If you look at the constructors of the standard MT19937 you should notice similar algorithms for seeding. Even if the seed sequence generates lot of consecutive zeroes, the additional bit fiddling will fix that. With those algorithms in place, there is explicit distinction between the seed and the initial state. You should not try to directly fill the internal state for the purposes of seeding.

Myth 3: You should seed MT19937 with sequence of 624 integers

No, you shouldn’t. As I stated previously, the seed and the state are different. If the state is huge, the seed does not need to be. Consider the state as implementation detail. The seed matters mostly for the randomness of the few initial outputs. The more seeds you have, the more initial states you have, the more uniformity you have in the first few outputs.

If 32-bit seed is not enough for you, use 64-bit seed, i.e. std::seed_seq constructed with two integers. Do you know how big is 2^64? Just one for-loop that iterates all 64-bit numbers and does nothing else may take maybe 200 years to execute. Is that not enough for you? Use 128-bit seed, like my example in my previous article. With 128-bit seed you have gazzilion different initial states. Generating all of them would take bazzilion years.

I have two more arguments related to std::random_device on why using 624 integers is too much.

std::random_device is very much platform specific facility, but most likely it is CSPRNG. There are some things that are common. The OS collects randomness from various IO like mouse movement, keyboard typing, temporary files and fills up the randomness, the entropy gets higher. As you request random numbers, the randomness pool is spent. If you overuse it, it will deplete. Modern operating systems try very hard this not to happen. Still, you should not fight with the OS. You should treat std::random_device as finite resource that should be spent wisely. Therefore, using just few values from std::random_device is the right way to seed. Using 624 values from std::random_device is wrong.

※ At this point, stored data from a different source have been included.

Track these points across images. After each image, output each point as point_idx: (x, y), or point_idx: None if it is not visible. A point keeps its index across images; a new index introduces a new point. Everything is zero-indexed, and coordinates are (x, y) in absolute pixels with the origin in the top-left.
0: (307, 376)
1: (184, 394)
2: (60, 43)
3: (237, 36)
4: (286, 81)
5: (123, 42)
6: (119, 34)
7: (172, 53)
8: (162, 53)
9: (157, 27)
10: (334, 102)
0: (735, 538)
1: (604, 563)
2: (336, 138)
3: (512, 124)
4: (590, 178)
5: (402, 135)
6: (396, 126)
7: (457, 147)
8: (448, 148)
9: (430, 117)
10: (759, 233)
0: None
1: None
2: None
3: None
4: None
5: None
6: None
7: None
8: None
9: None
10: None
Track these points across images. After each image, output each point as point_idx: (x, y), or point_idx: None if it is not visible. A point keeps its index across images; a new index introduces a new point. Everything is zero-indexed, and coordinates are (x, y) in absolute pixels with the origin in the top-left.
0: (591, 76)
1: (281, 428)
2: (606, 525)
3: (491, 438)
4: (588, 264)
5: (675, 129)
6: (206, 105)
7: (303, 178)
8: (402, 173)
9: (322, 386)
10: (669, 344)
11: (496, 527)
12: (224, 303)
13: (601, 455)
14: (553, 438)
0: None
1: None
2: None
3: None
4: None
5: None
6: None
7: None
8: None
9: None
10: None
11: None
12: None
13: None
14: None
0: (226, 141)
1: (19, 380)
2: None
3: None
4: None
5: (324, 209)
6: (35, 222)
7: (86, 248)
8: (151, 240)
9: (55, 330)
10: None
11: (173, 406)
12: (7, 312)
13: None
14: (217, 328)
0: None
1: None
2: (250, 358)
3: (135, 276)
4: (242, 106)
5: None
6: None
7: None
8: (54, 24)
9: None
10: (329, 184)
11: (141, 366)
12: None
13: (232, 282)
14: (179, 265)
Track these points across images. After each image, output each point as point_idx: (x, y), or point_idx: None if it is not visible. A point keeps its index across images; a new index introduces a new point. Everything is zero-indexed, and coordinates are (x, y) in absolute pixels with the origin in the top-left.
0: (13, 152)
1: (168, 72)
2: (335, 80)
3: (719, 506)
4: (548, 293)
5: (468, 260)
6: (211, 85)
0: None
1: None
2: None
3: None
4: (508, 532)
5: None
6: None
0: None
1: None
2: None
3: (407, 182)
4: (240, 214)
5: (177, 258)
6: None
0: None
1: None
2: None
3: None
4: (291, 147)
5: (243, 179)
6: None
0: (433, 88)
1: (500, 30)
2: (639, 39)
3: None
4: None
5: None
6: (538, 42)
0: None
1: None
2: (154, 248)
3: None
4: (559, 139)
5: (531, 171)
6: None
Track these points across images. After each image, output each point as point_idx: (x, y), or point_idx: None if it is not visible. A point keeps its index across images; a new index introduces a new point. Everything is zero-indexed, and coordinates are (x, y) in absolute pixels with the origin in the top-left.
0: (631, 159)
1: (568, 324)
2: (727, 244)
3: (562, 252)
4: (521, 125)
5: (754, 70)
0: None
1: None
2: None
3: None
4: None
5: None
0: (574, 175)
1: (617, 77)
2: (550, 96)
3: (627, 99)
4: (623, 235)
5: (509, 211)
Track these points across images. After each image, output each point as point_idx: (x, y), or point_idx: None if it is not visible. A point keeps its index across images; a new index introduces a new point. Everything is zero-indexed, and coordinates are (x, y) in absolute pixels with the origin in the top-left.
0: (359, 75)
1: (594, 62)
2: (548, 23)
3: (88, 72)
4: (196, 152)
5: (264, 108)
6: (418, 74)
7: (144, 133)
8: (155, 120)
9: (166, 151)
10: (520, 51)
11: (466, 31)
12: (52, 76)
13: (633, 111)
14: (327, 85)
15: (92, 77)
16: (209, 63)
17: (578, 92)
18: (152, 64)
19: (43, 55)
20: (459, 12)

Secondly, calls to std::random_device are slow. Internally, it does a system call which is more expensive than normal function call (in user space). The system call may further do some IO, which is, again, a slow operation. When you request more unnecessary data from std::random_device, you unnecessarily slow your program.

Myth 4: std::seed_seq is not bijection

This is probably the only correct statement in that bad article, but also it is completely useless. Is it a big problem if there are few collisions? They tested the case where the input is two 32-bit integers and the output is also two 32-bit integers. Why would one use seed_seq in the first place in such case? If the internal state of some PRNG is 64 bits, I would directly seed it with 64-bit number. Can someone test for bijection where the input is 2 or 4 integers and the output is 624 integers?

Conclusion

The current design of the library for random numbers is actually good. There can be some improvements, like ease of use. For starters, I would improve the documentation in the standard by giving an example that shows the little dance between random_device, seed_seq and mt19937. I will use just 4 integers from random_device in that example. Future proposals about random numbers in C++ must not make random_device to conform to the named requirement SeedSequence because that would make it very easy to use random_device the wrong way.